March 12:  No class; spring break


March 19: Feminist Ethnographic Research; the Research Relationship

            *Shahnaz Khan, “Reconfiguring the Native Informant” Signs 30:4

            *Jamie Lew, “Insider and Outsider: Reflexivity and Intersubjectivity in Ethnography,” in Blanchett and Scott, Research in Urban Educational Settings

Romero, Maid in the USA, chs. 4 through 7 and afterword


Reminder: Research proposal statement (2 to 3 paragraphs) and bibliography due to instructor March 19


March 26:  Feminist Methods and Counting:  Using Numbers and Quantitative Data

            +Deborah Stone, ch. 7 “Numbers” in Policy Paradox

            Ackerly and True, Ch. 9 and 10


Class project on data: Mancession vs.

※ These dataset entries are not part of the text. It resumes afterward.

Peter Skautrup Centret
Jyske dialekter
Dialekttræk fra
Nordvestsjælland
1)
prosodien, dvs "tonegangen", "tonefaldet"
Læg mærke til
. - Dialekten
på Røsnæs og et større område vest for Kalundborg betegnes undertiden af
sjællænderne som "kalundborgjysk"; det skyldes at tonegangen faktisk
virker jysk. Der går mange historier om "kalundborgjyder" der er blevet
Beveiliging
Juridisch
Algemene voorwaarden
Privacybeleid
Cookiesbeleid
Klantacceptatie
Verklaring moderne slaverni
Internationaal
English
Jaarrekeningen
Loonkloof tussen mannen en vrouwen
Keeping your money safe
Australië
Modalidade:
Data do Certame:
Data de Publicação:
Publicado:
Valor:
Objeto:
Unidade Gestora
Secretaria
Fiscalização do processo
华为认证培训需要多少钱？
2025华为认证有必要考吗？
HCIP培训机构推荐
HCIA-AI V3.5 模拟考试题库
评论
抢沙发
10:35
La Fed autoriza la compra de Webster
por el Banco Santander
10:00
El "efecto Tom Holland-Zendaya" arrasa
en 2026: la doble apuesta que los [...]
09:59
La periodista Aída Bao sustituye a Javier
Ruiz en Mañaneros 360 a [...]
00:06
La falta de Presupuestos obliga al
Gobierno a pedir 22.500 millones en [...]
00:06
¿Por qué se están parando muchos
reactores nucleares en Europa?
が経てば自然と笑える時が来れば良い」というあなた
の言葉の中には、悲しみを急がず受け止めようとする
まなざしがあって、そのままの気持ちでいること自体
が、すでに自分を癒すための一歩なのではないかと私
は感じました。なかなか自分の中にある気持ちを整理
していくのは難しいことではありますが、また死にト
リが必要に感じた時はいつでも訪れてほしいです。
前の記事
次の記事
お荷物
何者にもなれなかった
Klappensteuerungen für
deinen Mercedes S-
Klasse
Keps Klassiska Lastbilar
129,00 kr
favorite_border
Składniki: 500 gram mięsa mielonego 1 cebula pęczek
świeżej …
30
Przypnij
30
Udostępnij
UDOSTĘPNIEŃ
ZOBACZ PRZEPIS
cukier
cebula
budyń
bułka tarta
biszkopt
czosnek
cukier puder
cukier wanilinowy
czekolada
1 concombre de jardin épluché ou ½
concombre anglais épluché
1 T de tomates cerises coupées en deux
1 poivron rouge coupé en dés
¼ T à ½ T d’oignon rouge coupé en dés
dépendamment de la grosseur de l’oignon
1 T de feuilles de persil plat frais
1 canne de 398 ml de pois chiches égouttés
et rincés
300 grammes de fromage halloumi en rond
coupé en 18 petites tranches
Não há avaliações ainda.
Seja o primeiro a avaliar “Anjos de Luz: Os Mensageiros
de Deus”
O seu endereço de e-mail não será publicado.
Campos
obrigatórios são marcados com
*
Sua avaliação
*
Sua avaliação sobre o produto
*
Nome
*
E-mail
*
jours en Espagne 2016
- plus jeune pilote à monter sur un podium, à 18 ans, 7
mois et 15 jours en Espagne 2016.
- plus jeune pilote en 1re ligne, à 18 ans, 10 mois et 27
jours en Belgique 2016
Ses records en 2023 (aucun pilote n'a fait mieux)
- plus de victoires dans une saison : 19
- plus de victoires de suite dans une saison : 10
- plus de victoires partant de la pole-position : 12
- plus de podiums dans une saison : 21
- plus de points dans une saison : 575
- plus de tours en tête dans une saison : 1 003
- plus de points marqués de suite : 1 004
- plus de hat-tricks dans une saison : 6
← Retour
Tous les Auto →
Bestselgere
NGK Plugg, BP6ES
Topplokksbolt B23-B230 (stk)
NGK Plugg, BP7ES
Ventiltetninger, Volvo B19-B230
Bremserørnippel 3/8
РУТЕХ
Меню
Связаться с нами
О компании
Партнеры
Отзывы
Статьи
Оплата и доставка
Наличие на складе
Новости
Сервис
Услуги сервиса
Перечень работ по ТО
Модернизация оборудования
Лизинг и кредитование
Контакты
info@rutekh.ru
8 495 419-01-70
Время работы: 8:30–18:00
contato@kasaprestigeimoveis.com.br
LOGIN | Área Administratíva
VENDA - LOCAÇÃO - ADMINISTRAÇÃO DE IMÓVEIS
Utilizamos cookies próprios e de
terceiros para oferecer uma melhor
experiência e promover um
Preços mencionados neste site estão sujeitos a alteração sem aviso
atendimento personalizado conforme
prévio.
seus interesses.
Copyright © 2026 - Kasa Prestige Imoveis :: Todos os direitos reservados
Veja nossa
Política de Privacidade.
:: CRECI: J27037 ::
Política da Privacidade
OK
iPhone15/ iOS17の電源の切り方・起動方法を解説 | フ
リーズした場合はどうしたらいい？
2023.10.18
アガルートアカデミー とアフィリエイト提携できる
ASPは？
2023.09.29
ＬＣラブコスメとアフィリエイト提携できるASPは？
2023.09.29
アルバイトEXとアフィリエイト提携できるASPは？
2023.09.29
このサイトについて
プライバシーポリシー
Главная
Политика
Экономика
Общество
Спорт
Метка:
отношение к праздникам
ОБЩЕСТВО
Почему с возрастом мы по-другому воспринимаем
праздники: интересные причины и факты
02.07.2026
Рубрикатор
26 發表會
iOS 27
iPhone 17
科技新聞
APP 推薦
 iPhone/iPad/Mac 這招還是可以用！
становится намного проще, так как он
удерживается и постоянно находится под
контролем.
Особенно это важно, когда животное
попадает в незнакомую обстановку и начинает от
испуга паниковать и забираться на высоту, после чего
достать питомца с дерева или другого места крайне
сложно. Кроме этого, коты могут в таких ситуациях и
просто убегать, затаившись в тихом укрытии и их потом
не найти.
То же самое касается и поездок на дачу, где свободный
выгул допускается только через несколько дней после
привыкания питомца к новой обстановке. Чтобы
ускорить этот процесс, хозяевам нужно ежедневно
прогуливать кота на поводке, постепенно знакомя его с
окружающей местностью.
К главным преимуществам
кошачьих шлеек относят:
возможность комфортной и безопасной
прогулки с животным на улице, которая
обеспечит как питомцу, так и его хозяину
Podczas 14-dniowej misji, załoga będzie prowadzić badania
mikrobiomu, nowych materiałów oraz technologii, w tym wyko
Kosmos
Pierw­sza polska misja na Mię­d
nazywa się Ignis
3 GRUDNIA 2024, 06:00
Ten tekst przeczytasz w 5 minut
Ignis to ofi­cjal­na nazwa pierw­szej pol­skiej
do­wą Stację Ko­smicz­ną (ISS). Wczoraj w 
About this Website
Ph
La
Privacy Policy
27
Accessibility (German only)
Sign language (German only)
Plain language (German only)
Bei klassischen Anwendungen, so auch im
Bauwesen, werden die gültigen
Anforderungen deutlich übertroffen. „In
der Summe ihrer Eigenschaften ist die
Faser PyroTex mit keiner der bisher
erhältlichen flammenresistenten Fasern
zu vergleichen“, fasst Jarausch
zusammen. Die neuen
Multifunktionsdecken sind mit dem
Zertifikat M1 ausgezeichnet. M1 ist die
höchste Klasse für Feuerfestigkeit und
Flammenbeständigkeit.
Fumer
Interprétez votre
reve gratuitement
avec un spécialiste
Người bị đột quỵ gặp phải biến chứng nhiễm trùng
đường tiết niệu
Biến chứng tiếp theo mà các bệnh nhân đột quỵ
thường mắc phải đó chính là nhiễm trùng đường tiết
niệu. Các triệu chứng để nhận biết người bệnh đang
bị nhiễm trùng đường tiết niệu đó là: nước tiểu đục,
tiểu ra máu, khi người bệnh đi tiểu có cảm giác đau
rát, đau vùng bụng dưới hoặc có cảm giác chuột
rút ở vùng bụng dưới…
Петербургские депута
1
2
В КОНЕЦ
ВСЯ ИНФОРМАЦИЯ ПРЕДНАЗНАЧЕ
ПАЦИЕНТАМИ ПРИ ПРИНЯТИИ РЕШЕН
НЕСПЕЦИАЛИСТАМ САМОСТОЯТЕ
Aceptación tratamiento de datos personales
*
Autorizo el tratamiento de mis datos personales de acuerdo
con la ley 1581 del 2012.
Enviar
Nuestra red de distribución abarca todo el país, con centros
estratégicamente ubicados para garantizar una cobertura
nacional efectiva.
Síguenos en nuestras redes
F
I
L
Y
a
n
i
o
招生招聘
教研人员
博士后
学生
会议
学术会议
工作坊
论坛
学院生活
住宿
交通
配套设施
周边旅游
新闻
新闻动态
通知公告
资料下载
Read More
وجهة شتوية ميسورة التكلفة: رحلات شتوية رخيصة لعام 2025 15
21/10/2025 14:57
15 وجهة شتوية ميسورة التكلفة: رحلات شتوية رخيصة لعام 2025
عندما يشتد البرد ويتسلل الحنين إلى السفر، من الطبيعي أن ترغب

Shecession  READINGS TBA


April 2:  Postmodernism, Poststructuralism, and Feminist Research

            Bartkowski, Kissing Cousins, remainder of book


April 9:  Managing the Research Process:

            Ackerly and True, Ch. 12 through 14


April 12:  Domestic Workers Conference, Mary Romero, keynote


April 16:  Feminist Content Analysis and Mixed Methods Research

            Heidi Swarts, content analysis work in progress

* Mary Margaret Fonow and Judith A. Cook, “Feminist Methodology: New Applications in the Academy and Public Policy” Signs 30:2


April 23:  Putting it all together

Research proposal presentations: prepare a brief outline or synopsis to distribute to the class.

Preliminary Draft of Research Proposals Due


April 30: 

Research proposal presentations: prepare a brief outline or synopsis to distribute to the class.